System for the supply and the dosage of water in a dishwashing machine according to claim 7, characterized in that, upon receipt of the emptying signal of the section (V3;V103) from the microswitch (13;113), the control device waits for a preset time before closing the outlet conduit (17;117) through the solenoid valves (EV1,EV2;EV101, EV102) and opening the water supply valve to the container (1;101), to ensure a complete emptying of the metering chambers (V1,V2;V101,V102).
Method for the supply and the dosage of water in a dishwashing machine comprising a washing tub, a water softening device and a metering container to which water required for machine operation is supplied, by means of a supply tube and a supply valve, characterized in that it provides for the filling of at least two chambers (V1,V2;V101,V102) having different capacities between themselves, specifically in cascade and available within said container (1;101) and that, in order to perform a phase of a washing program, water contained in one or both said chambers (V1,V2;V101,V102) can be independently discharged to said tub.
Method according to the previous claim, characterized in that in a first operating mode of the dishwashing machine, such as the execution of a phase of a program for a full load of crockery, the water fed to both said chambers (V1,V2;V101,V102) is discharged into said tub, whereas in a second operating mode of the dishwashing machine, such as the execution of a phase of a program for a reduced load of crockery, only the water contained in one of said chambers (V1 or V2;V101 or V102) is discharged into said tub.
Method according to claim 10, characterized in that, for the execution of a phase of a washing program, a repeated filling and a repeated emptying of only one of said chambers (V1 or V2;V101 or V102) is provided.
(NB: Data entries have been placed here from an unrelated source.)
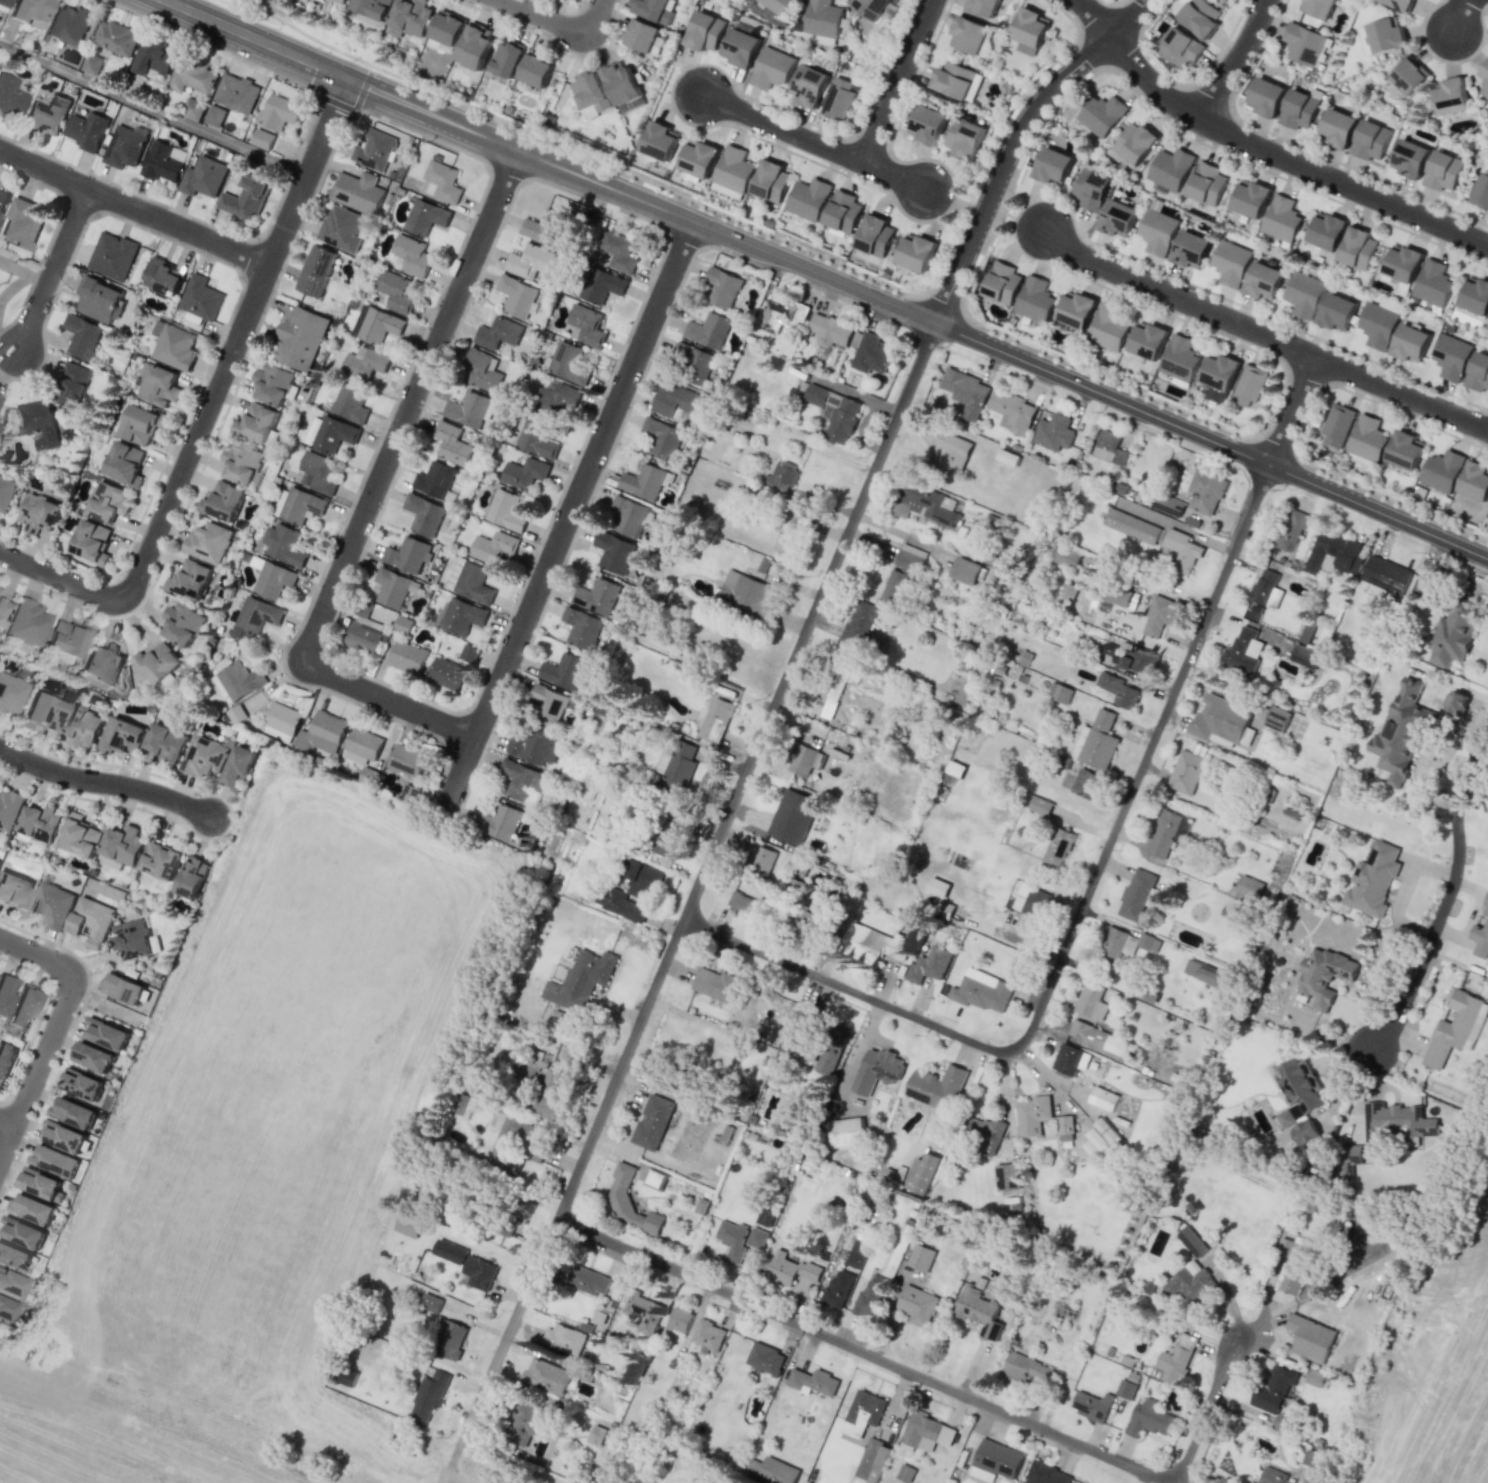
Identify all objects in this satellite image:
building: (341, 1)
building: (2, 2)
building: (1399, 4)
building: (780, 5)
building: (372, 7)
building: (870, 7)
building: (983, 7)
building: (1319, 8)
building: (655, 9)
building: (30, 11)
road: (533, 14)
road: (1458, 14)
building: (1198, 15)
building: (409, 18)
building: (823, 22)
building: (68, 25)
road: (591, 25)
building: (1030, 27)
building: (446, 31)
building: (706, 31)
building: (969, 34)
building: (1386, 34)
building: (642, 35)
building: (116, 37)
building: (1304, 44)
building: (474, 46)
building: (1180, 47)
building: (741, 48)
building: (507, 58)
road: (1234, 58)
building: (155, 60)
street lamp: (353, 60)
street lamp: (1438, 61)
building: (92, 64)
building: (773, 68)
building: (535, 70)
building: (192, 75)
building: (1409, 75)
building: (1485, 76)
road: (896, 81)
building: (957, 81)
building: (809, 85)
building: (623, 87)
building: (236, 93)
building: (590, 93)
building: (10, 96)
building: (1452, 96)
building: (1266, 97)
building: (839, 99)
road: (152, 109)
building: (192, 109)
building: (1299, 110)
building: (279, 112)
street lamp: (366, 114)
building: (47, 115)
building: (215, 115)
building: (1101, 115)
building: (927, 125)
building: (1339, 128)
building: (86, 130)
street lamp: (525, 131)
building: (262, 139)
building: (965, 139)
building: (1371, 140)
building: (660, 141)
road: (811, 141)
road: (1010, 142)
building: (1135, 143)
building: (124, 147)
building: (374, 150)
road: (1263, 151)
building: (698, 158)
street lamp: (937, 158)
building: (1411, 158)
building: (163, 161)
road: (548, 162)
building: (1053, 165)
building: (1170, 169)
street lamp: (841, 170)
building: (1443, 171)
building: (732, 172)
building: (203, 177)
building: (441, 181)
building: (771, 181)
building: (1208, 184)
building: (1091, 189)
building: (1480, 189)
building: (357, 191)
street lamp: (973, 194)
road: (945, 198)
building: (1251, 198)
building: (2, 199)
building: (245, 199)
building: (808, 199)
road: (133, 207)
building: (843, 213)
street lamp: (720, 214)
building: (425, 217)
building: (1118, 218)
building: (1282, 219)
road: (1023, 221)
building: (21, 224)
building: (544, 227)
building: (342, 228)
building: (1327, 230)
building: (1158, 231)
building: (875, 235)
building: (1357, 248)
building: (1191, 250)
building: (618, 251)
building: (916, 252)
building: (113, 256)
building: (410, 256)
street lamp: (1124, 257)
street lamp: (1029, 260)
building: (530, 261)
building: (1231, 262)
building: (1402, 264)
road: (51, 269)
building: (315, 271)
building: (163, 277)
building: (1264, 281)
street lamp: (879, 282)
building: (1002, 283)
building: (1433, 283)
building: (602, 286)
building: (721, 287)
street lamp: (966, 287)
building: (395, 291)
building: (1305, 294)
building: (516, 296)
building: (1475, 296)
road: (1175, 297)
building: (200, 298)
building: (99, 299)
building: (1035, 300)
building: (1075, 310)
building: (1337, 312)
building: (781, 317)
building: (376, 324)
building: (586, 325)
building: (1378, 325)
building: (1487, 326)
building: (1108, 327)
building: (829, 329)
building: (708, 330)
street lamp: (1214, 331)
building: (499, 333)
building: (83, 336)
building: (301, 337)
building: (1148, 341)
building: (1410, 343)
building: (174, 345)
street lamp: (1036, 349)
building: (869, 352)
building: (1451, 356)
building: (1180, 360)
building: (692, 362)
building: (365, 363)
building: (568, 363)
building: (484, 370)
building: (1478, 372)
building: (1219, 376)
building: (273, 383)
building: (73, 384)
building: (1249, 386)
building: (159, 387)
building: (965, 392)
road: (1400, 393)
building: (555, 397)
road: (209, 401)
building: (348, 402)
building: (675, 402)
building: (468, 409)
road: (1291, 410)
building: (1012, 411)
street lamp: (1181, 411)
building: (834, 412)
building: (258, 422)
building: (37, 423)
building: (139, 424)
building: (1337, 425)
building: (330, 433)
building: (1053, 433)
building: (537, 437)
building: (661, 438)
building: (1367, 438)
road: (1211, 440)
building: (452, 443)
building: (1109, 447)
building: (1405, 450)
building: (948, 454)
building: (242, 463)
building: (125, 464)
building: (1441, 471)
building: (317, 473)
building: (525, 473)
building: (781, 476)
street lamp: (1333, 476)
building: (434, 480)
building: (1475, 481)
building: (643, 482)
building: (1206, 491)
road: (373, 492)
building: (6, 493)
building: (224, 500)
building: (107, 502)
building: (297, 505)
building: (925, 505)
building: (1167, 505)
building: (506, 511)
building: (39, 514)
building: (423, 514)
building: (628, 515)
road: (567, 518)
street lamp: (1440, 522)
road: (1225, 523)
building: (1131, 526)
building: (1289, 530)
building: (788, 531)
building: (91, 542)
building: (208, 542)
building: (284, 544)
building: (493, 547)
building: (1182, 550)
building: (613, 552)
building: (1334, 553)
building: (408, 555)
building: (965, 570)
building: (901, 575)
building: (1385, 575)
building: (191, 579)
building: (273, 579)
building: (394, 587)
building: (0, 589)
building: (1266, 589)
building: (1068, 593)
building: (744, 594)
building: (1118, 595)
building: (598, 596)
building: (2, 610)
building: (459, 616)
building: (1158, 616)
building: (254, 617)
building: (26, 622)
building: (182, 624)
building: (403, 624)
building: (860, 624)
building: (581, 627)
building: (1308, 633)
building: (1452, 636)
building: (363, 638)
building: (64, 639)
building: (1243, 651)
building: (468, 653)
building: (1305, 655)
building: (407, 657)
building: (1131, 659)
building: (157, 662)
building: (102, 663)
building: (563, 670)
building: (446, 673)
building: (236, 681)
building: (835, 687)
building: (1118, 690)
building: (10, 693)
building: (963, 694)
building: (1456, 702)
building: (547, 704)
building: (41, 712)
building: (236, 714)
building: (714, 719)
building: (1220, 719)
building: (1276, 719)
building: (281, 721)
building: (81, 727)
building: (322, 733)
building: (1400, 734)
building: (123, 736)
building: (1099, 741)
building: (167, 742)
building: (363, 745)
building: (535, 747)
building: (205, 756)
building: (405, 760)
building: (802, 760)
building: (239, 766)
building: (677, 766)
building: (955, 768)
building: (1187, 768)
building: (521, 779)
road: (105, 783)
building: (1086, 784)
building: (1040, 805)
building: (9, 808)
building: (793, 816)
building: (500, 822)
building: (40, 823)
building: (1163, 833)
building: (668, 834)
building: (80, 836)
building: (123, 844)
building: (1058, 847)
building: (161, 860)
building: (761, 860)
building: (193, 877)
building: (641, 879)
building: (1372, 880)
road: (698, 882)
building: (1249, 886)
building: (937, 887)
road: (1402, 890)
building: (14, 892)
building: (1136, 894)
road: (1445, 896)
building: (1031, 901)
building: (620, 904)
building: (742, 904)
building: (52, 905)
building: (92, 920)
road: (1074, 923)
building: (1481, 937)
building: (134, 940)
building: (1122, 943)
building: (876, 945)
road: (38, 954)
building: (928, 965)
building: (1202, 971)
street lamp: (89, 973)
building: (1322, 977)
building: (580, 980)
building: (720, 986)
building: (124, 988)
building: (981, 991)
building: (5, 993)
building: (1144, 995)
building: (1091, 1001)
building: (22, 1007)
park: (113, 1010)
building: (1479, 1019)
building: (791, 1027)
building: (1452, 1028)
building: (106, 1034)
building: (1096, 1037)
street lamp: (31, 1044)
building: (93, 1057)
building: (1070, 1059)
building: (5, 1060)
road: (36, 1069)
building: (877, 1070)
building: (530, 1071)
building: (82, 1084)
building: (1301, 1084)
building: (936, 1087)
building: (1103, 1098)
building: (73, 1112)
building: (1032, 1115)
building: (1286, 1118)
building: (655, 1121)
road: (6, 1123)
building: (1065, 1124)
building: (1395, 1125)
building: (1304, 1131)
building: (985, 1132)
building: (507, 1133)
building: (847, 1133)
street lamp: (26, 1135)
building: (62, 1136)
building: (1100, 1137)
road: (7, 1153)
building: (1349, 1158)
building: (54, 1161)
building: (925, 1173)
building: (1007, 1177)
building: (701, 1206)
building: (32, 1209)
building: (764, 1218)
building: (408, 1225)
building: (22, 1232)
building: (756, 1238)
building: (732, 1239)
building: (1192, 1241)
building: (449, 1251)
building: (857, 1254)
building: (14, 1257)
building: (920, 1257)
building: (1290, 1266)
building: (789, 1268)
building: (478, 1273)
building: (588, 1280)
building: (1189, 1282)
building: (10, 1284)
building: (837, 1289)
building: (1386, 1292)
building: (870, 1296)
building: (430, 1303)
building: (917, 1305)
building: (5, 1309)
building: (644, 1312)
building: (981, 1312)
building: (678, 1321)
building: (707, 1336)
building: (1310, 1338)
building: (563, 1339)
building: (450, 1340)
road: (863, 1350)
building: (765, 1358)
building: (1173, 1364)
building: (1026, 1370)
building: (546, 1377)
building: (1314, 1377)
building: (812, 1381)
building: (1125, 1389)
building: (1273, 1389)
building: (429, 1395)
building: (1091, 1405)
building: (863, 1413)
road: (1205, 1413)
building: (1150, 1420)
building: (925, 1433)
crop: (88, 1445)
building: (871, 1458)
building: (987, 1458)
road: (450, 1462)
building: (772, 1470)
building: (905, 1474)
building: (1045, 1474)
building: (1277, 1477)
road: (447, 1481)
Method according to at least one of the previous claim, characterized in that said chambers (V1,V2;V101,V102) are connected in cascade between themselves and that

water is fed to the first chamber (V1;V101) of the cascade, which filled up to reach an overflow level (19;119), so that any further water fed to the container (1;101) will cause a water flow into a next chamber of said cascade (V2;V102);

water inlet to the container (1;101) will continue till the water trigs a level sensor (13;113) located in an upper section (V3;V103) of the container (1;101).
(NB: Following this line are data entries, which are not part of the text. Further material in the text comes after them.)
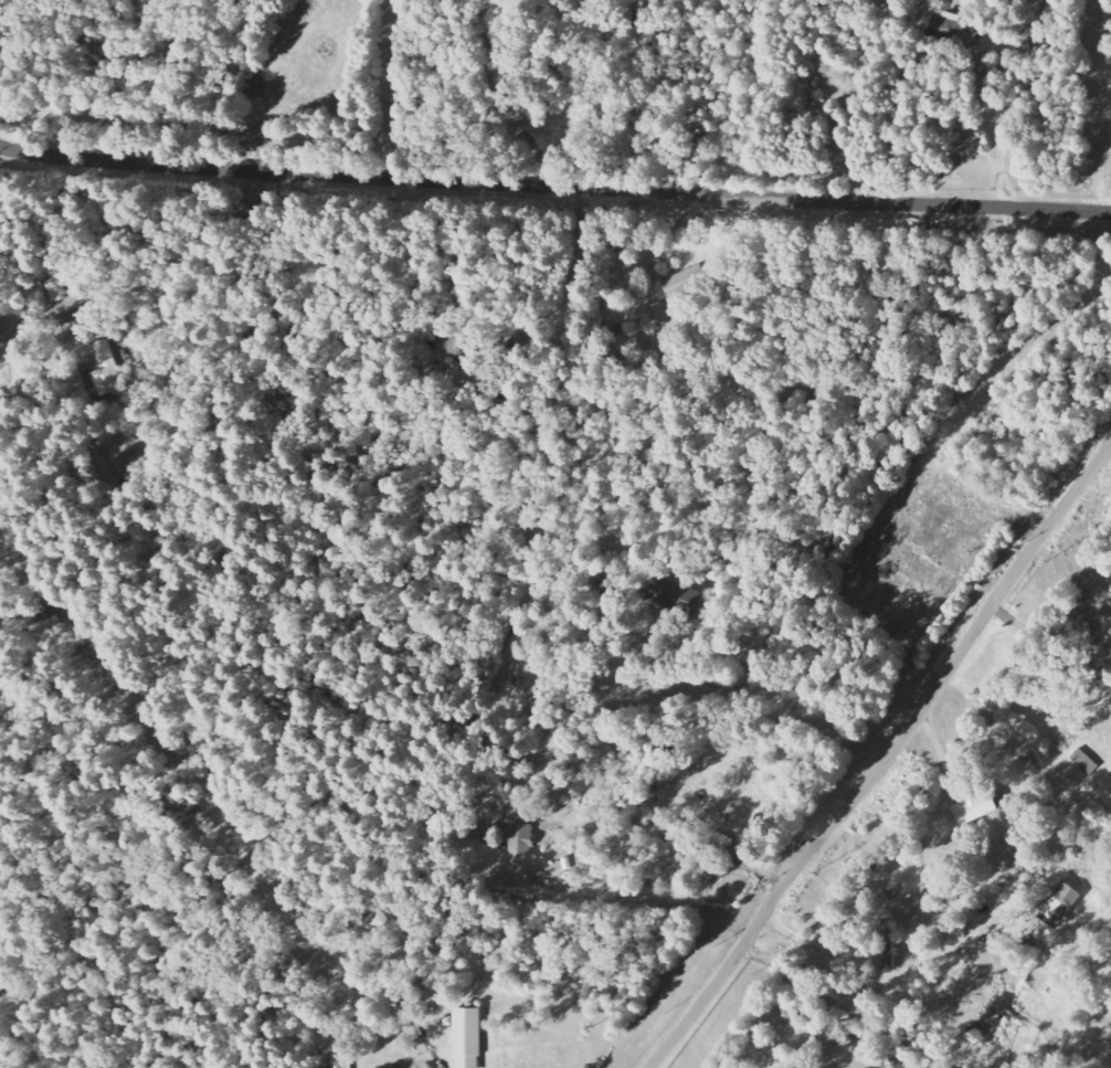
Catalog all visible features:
building: (946, 28)
road: (584, 91)
road: (554, 183)
building: (56, 290)
road: (8, 354)
building: (102, 372)
building: (451, 380)
building: (671, 597)
road: (888, 758)
building: (1086, 762)
building: (975, 809)
building: (523, 848)
road: (748, 863)
building: (1063, 904)
road: (1110, 929)
road: (944, 1004)
building: (473, 1038)
road: (435, 1054)
building: (346, 1060)

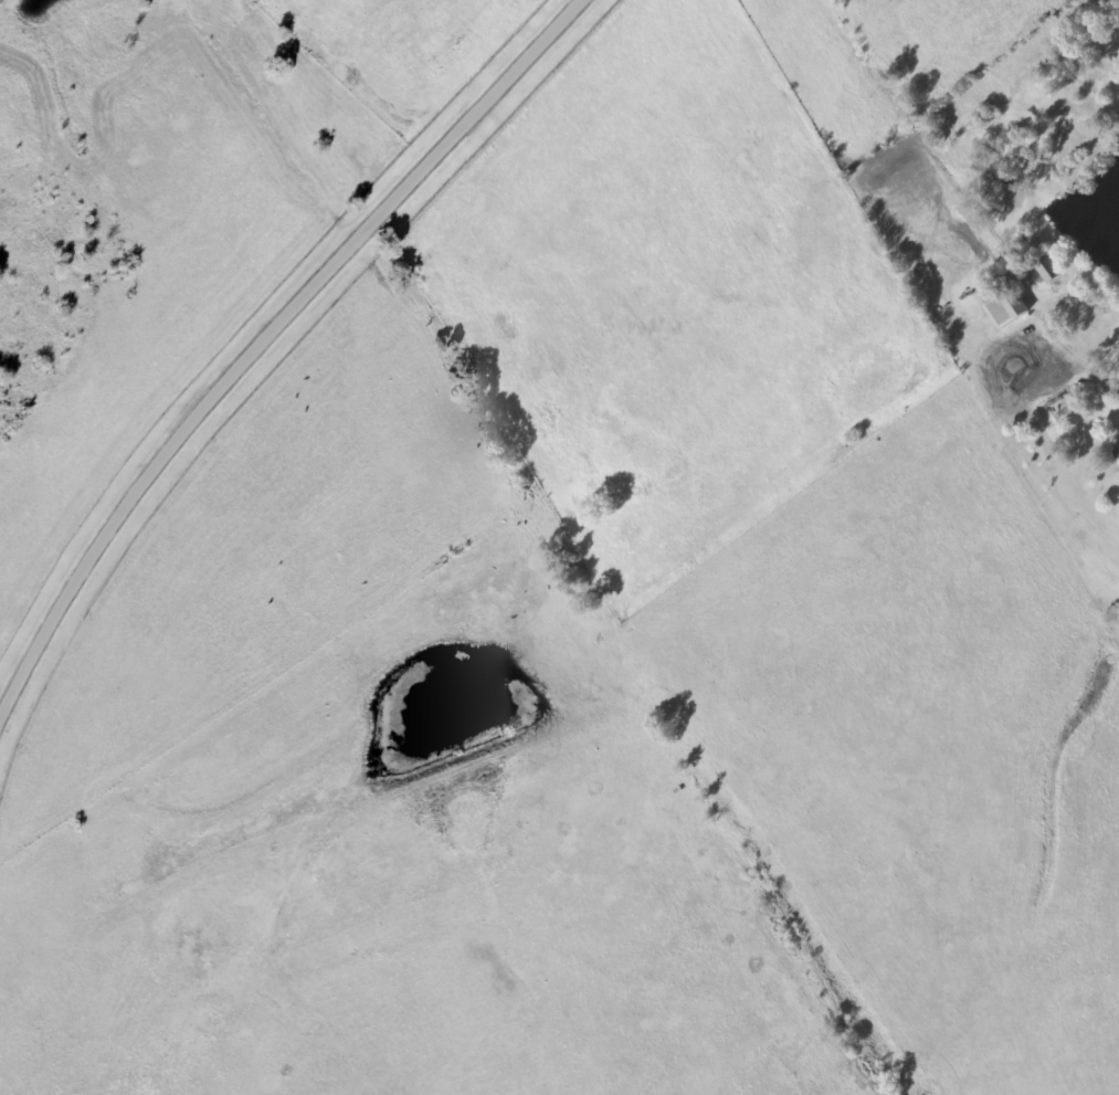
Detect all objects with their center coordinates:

Method according to at least one of the previous claim, characterized in that said container (1;101) is provided with at least a third chamber (8,8A;108,108A) for metering a water volume being required for regeneration of the decalcifying resins.
Method according to at least one of the previous claim, characterized in that said chambers (V1,V2,8,8A;V101,V102,108,108A) are emptied directly without the use of siphons, i.e. by a simple opening of relevant valves (EV1,EV2;EV101,EV102) located on conduits (7,17;107,117) departing from the lower side of said chambers (V1,V2,8,8A; V101,V102,108,108A).
Method according to at least one of the previous claim, characterized in that the water flows through a softening device and becomes soft before filling said chambers (V1,V2,8,8A;V101,V102,108,108A).